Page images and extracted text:
++++++

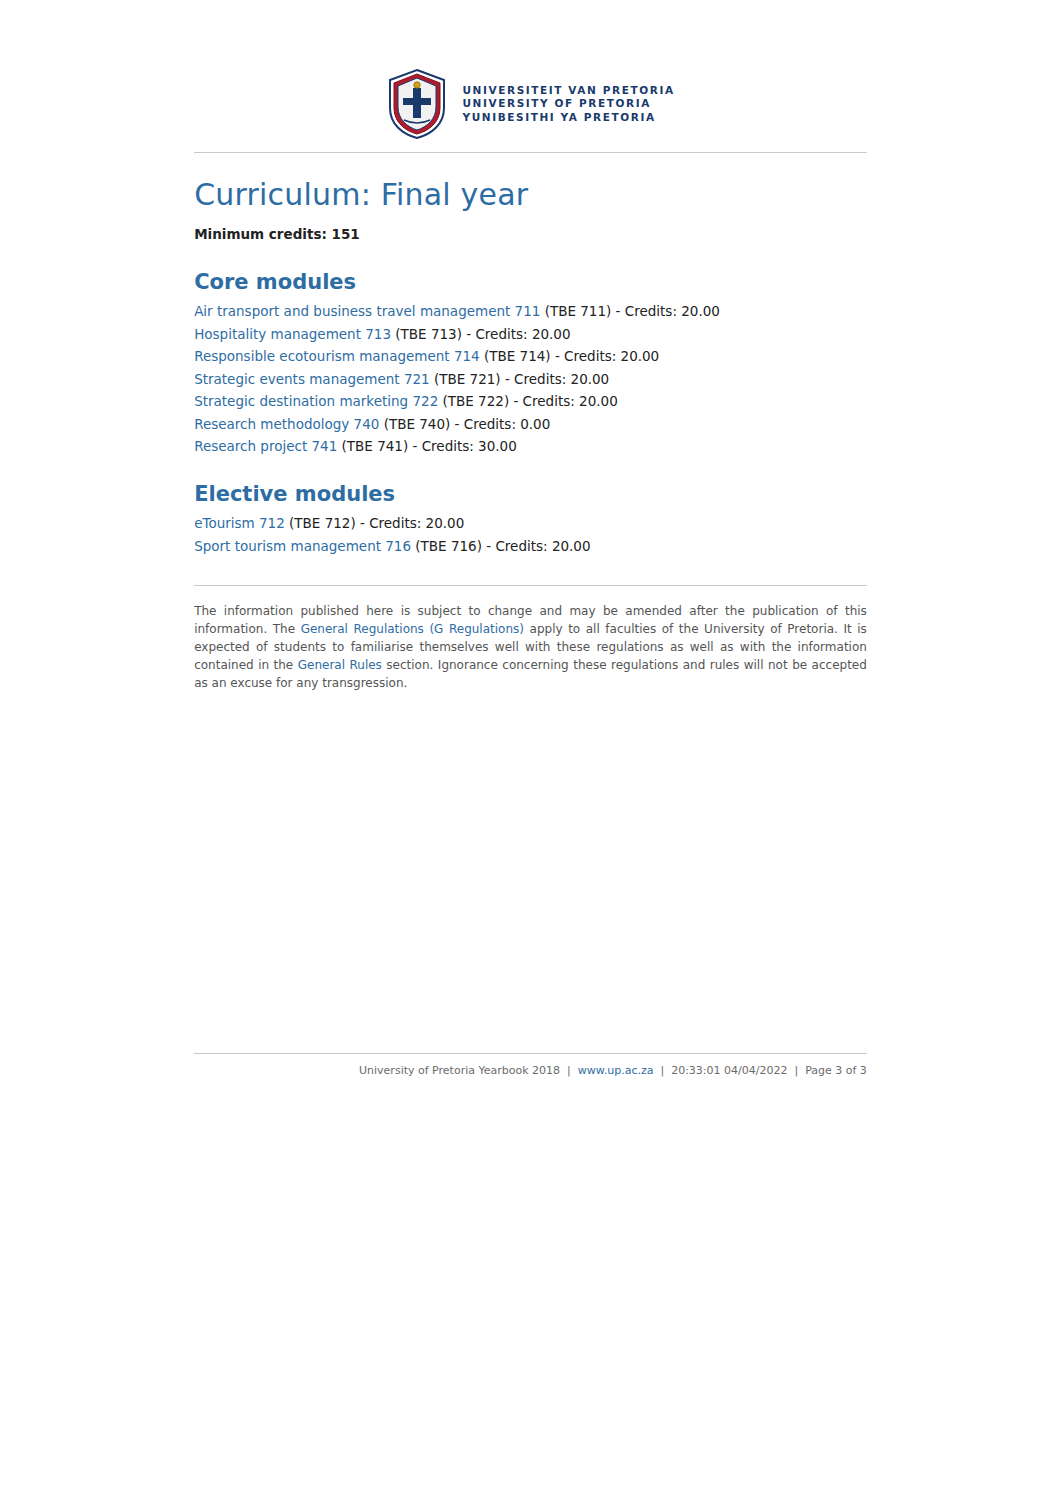UNIVERSITEIT VAN PRETORIA UNIVERSITY OF PRETORIA YUNIBESITHI YA PRETORIA
Curriculum: Final year
Minimum credits: 151
Core modules
Air transport and business travel management 711 (TBE 711) - Credits: 20.00
Hospitality management 713 (TBE 713) - Credits: 20.00
Responsible ecotourism management 714 (TBE 714) - Credits: 20.00
Strategic events management 721 (TBE 721) - Credits: 20.00
Strategic destination marketing 722 (TBE 722) - Credits: 20.00
Research methodology 740 (TBE 740) - Credits: 0.00
Research project 741 (TBE 741) - Credits: 30.00
Elective modules
eTourism 712 (TBE 712) - Credits: 20.00
Sport tourism management 716 (TBE 716) - Credits: 20.00
The information published here is subject to change and may be amended after the publication of this information. The General Regulations (G Regulations) apply to all faculties of the University of Pretoria. It is expected of students to familiarise themselves well with these regulations as well as with the information contained in the General Rules section. Ignorance concerning these regulations and rules will not be accepted as an excuse for any transgression.
University of Pretoria Yearbook 2018 | www.up.ac.za | 20:33:01 04/04/2022 | Page 3 of 3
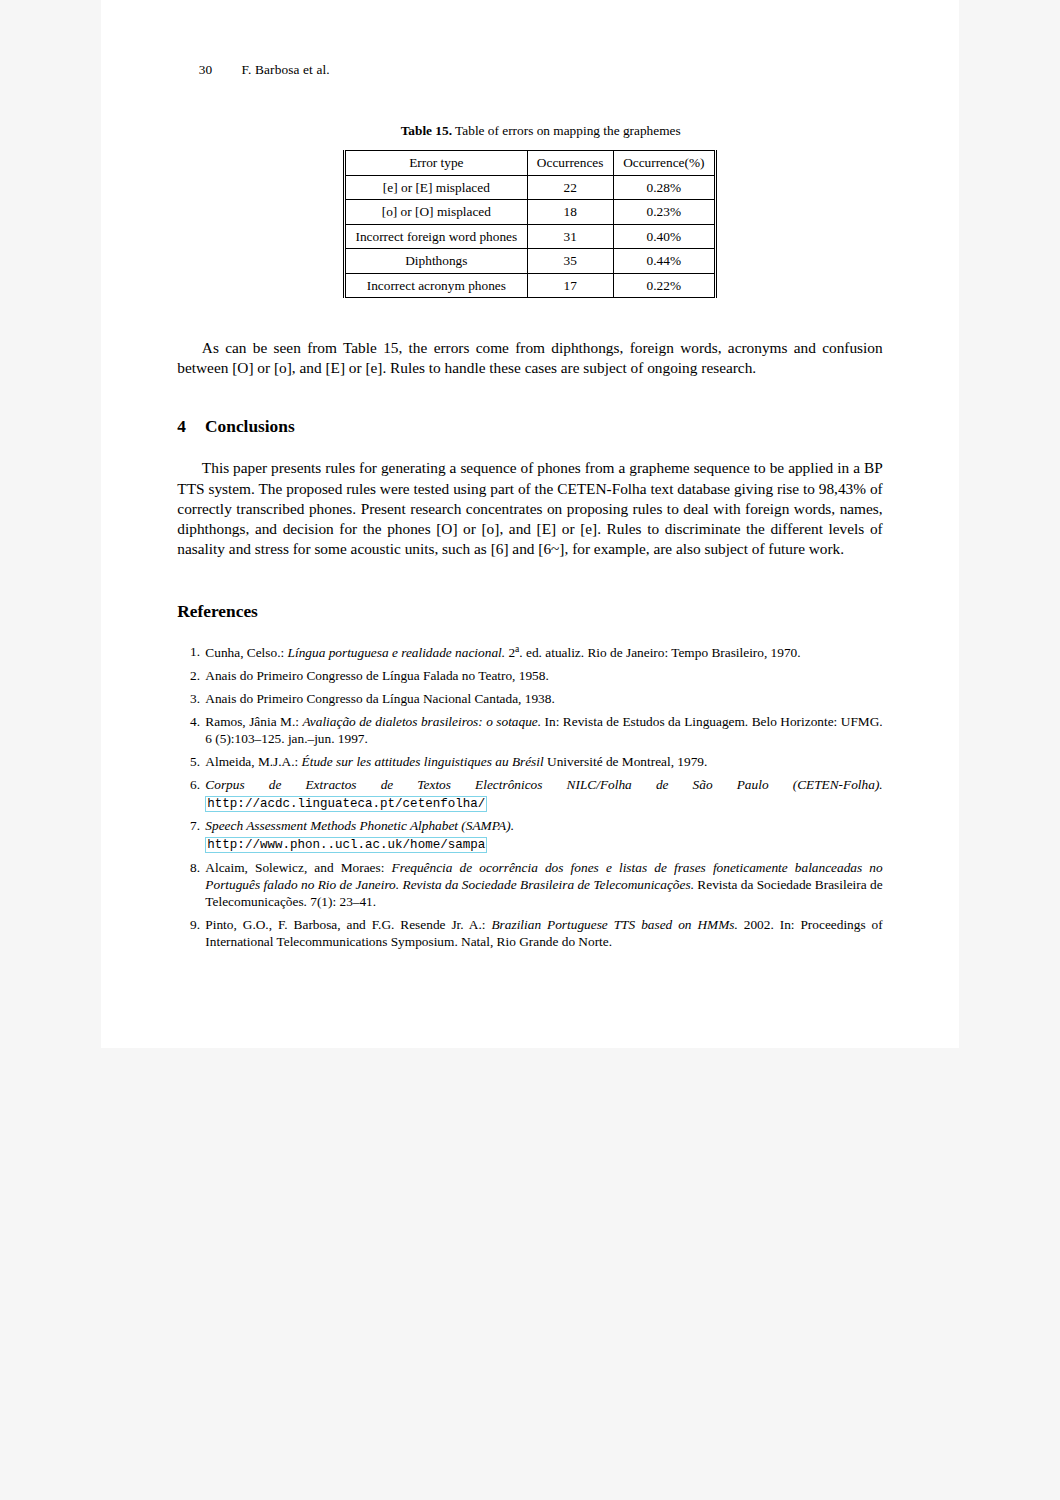30 F. Barbosa et al.
Table 15. Table of errors on mapping the graphemes
| Error type | Occurrences | Occurrence(%) |
| --- | --- | --- |
| [e] or [E] misplaced | 22 | 0.28% |
| [o] or [O] misplaced | 18 | 0.23% |
| Incorrect foreign word phones | 31 | 0.40% |
| Diphthongs | 35 | 0.44% |
| Incorrect acronym phones | 17 | 0.22% |
As can be seen from Table 15, the errors come from diphthongs, foreign words, acronyms and confusion between [O] or [o], and [E] or [e]. Rules to handle these cases are subject of ongoing research.
4 Conclusions
This paper presents rules for generating a sequence of phones from a grapheme sequence to be applied in a BP TTS system. The proposed rules were tested using part of the CETEN-Folha text database giving rise to 98,43% of correctly transcribed phones. Present research concentrates on proposing rules to deal with foreign words, names, diphthongs, and decision for the phones [O] or [o], and [E] or [e]. Rules to discriminate the different levels of nasality and stress for some acoustic units, such as [6] and [6~], for example, are also subject of future work.
References
1 Cunha, Celso.: Língua portuguesa e realidade nacional. 2a. ed. atualiz. Rio de Janeiro: Tempo Brasileiro, 1970.
2 Anais do Primeiro Congresso de Língua Falada no Teatro, 1958.
3 Anais do Primeiro Congresso da Língua Nacional Cantada, 1938.
4 Ramos, Jânia M.: Avaliação de dialetos brasileiros: o sotaque. In: Revista de Estudos da Linguagem. Belo Horizonte: UFMG. 6 (5):103–125. jan.–jun. 1997.
5 Almeida, M.J.A.: Étude sur les attitudes linguistiques au Brésil Université de Montreal, 1979.
6 Corpus de Extractos de Textos Electrônicos NILC/Folha de São Paulo (CETEN-Folha). http://acdc.linguateca.pt/cetenfolha/
7 Speech Assessment Methods Phonetic Alphabet (SAMPA).
http://www.phon..ucl.ac.uk/home/sampa
8 Alcaim, Solewicz, and Moraes: Frequência de ocorrência dos fones e listas de frases foneticamente balanceadas no Português falado no Rio de Janeiro. Revista da Sociedade Brasileira de Telecomunicações. Revista da Sociedade Brasileira de Telecomunicações. 7(1): 23–41.
9 Pinto, G.O., F. Barbosa, and F.G. Resende Jr. A.: Brazilian Portuguese TTS based on HMMs. 2002. In: Proceedings of International Telecommunications Symposium. Natal, Rio Grande do Norte.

++++++

## What the task requires
With the pictures removed, the entries above should be transcribed exactly.

## Response to the exercise
UNIVERSITEIT VAN PRETORIA UNIVERSITY OF PRETORIA YUNIBESITHI YA PRETORIA
Curriculum: Final year
Minimum credits: 151
Core modules
Air transport and business travel management 711 (TBE 711) - Credits: 20.00
Hospitality management 713 (TBE 713) - Credits: 20.00
Responsible ecotourism management 714 (TBE 714) - Credits: 20.00
Strategic events management 721 (TBE 721) - Credits: 20.00
Strategic destination marketing 722 (TBE 722) - Credits: 20.00
Research methodology 740 (TBE 740) - Credits: 0.00
Research project 741 (TBE 741) - Credits: 30.00
Elective modules
eTourism 712 (TBE 712) - Credits: 20.00
Sport tourism management 716 (TBE 716) - Credits: 20.00
The information published here is subject to change and may be amended after the publication of this information. The General Regulations (G Regulations) apply to all faculties of the University of Pretoria. It is expected of students to familiarise themselves well with these regulations as well as with the information contained in the General Rules section. Ignorance concerning these regulations and rules will not be accepted as an excuse for any transgression.
University of Pretoria Yearbook 2018 | www.up.ac.za | 20:33:01 04/04/2022 | Page 3 of 3
30 F. Barbosa et al.
Table 15. Table of errors on mapping the graphemes
| Error type | Occurrences | Occurrence(%) |
| --- | --- | --- |
| [e] or [E] misplaced | 22 | 0.28% |
| [o] or [O] misplaced | 18 | 0.23% |
| Incorrect foreign word phones | 31 | 0.40% |
| Diphthongs | 35 | 0.44% |
| Incorrect acronym phones | 17 | 0.22% |
As can be seen from Table 15, the errors come from diphthongs, foreign words, acronyms and confusion between [O] or [o], and [E] or [e]. Rules to handle these cases are subject of ongoing research.
4 Conclusions
This paper presents rules for generating a sequence of phones from a grapheme sequence to be applied in a BP TTS system. The proposed rules were tested using part of the CETEN-Folha text database giving rise to 98,43% of correctly transcribed phones. Present research concentrates on proposing rules to deal with foreign words, names, diphthongs, and decision for the phones [O] or [o], and [E] or [e]. Rules to discriminate the different levels of nasality and stress for some acoustic units, such as [6] and [6~], for example, are also subject of future work.
References
1 Cunha, Celso.: Língua portuguesa e realidade nacional. 2a. ed. atualiz. Rio de Janeiro: Tempo Brasileiro, 1970.
2 Anais do Primeiro Congresso de Língua Falada no Teatro, 1958.
3 Anais do Primeiro Congresso da Língua Nacional Cantada, 1938.
4 Ramos, Jânia M.: Avaliação de dialetos brasileiros: o sotaque. In: Revista de Estudos da Linguagem. Belo Horizonte: UFMG. 6 (5):103–125. jan.–jun. 1997.
5 Almeida, M.J.A.: Étude sur les attitudes linguistiques au Brésil Université de Montreal, 1979.
6 Corpus de Extractos de Textos Electrônicos NILC/Folha de São Paulo (CETEN-Folha). http://acdc.linguateca.pt/cetenfolha/
7 Speech Assessment Methods Phonetic Alphabet (SAMPA).
http://www.phon..ucl.ac.uk/home/sampa
8 Alcaim, Solewicz, and Moraes: Frequência de ocorrência dos fones e listas de frases foneticamente balanceadas no Português falado no Rio de Janeiro. Revista da Sociedade Brasileira de Telecomunicações. Revista da Sociedade Brasileira de Telecomunicações. 7(1): 23–41.
9 Pinto, G.O., F. Barbosa, and F.G. Resende Jr. A.: Brazilian Portuguese TTS based on HMMs. 2002. In: Proceedings of International Telecommunications Symposium. Natal, Rio Grande do Norte.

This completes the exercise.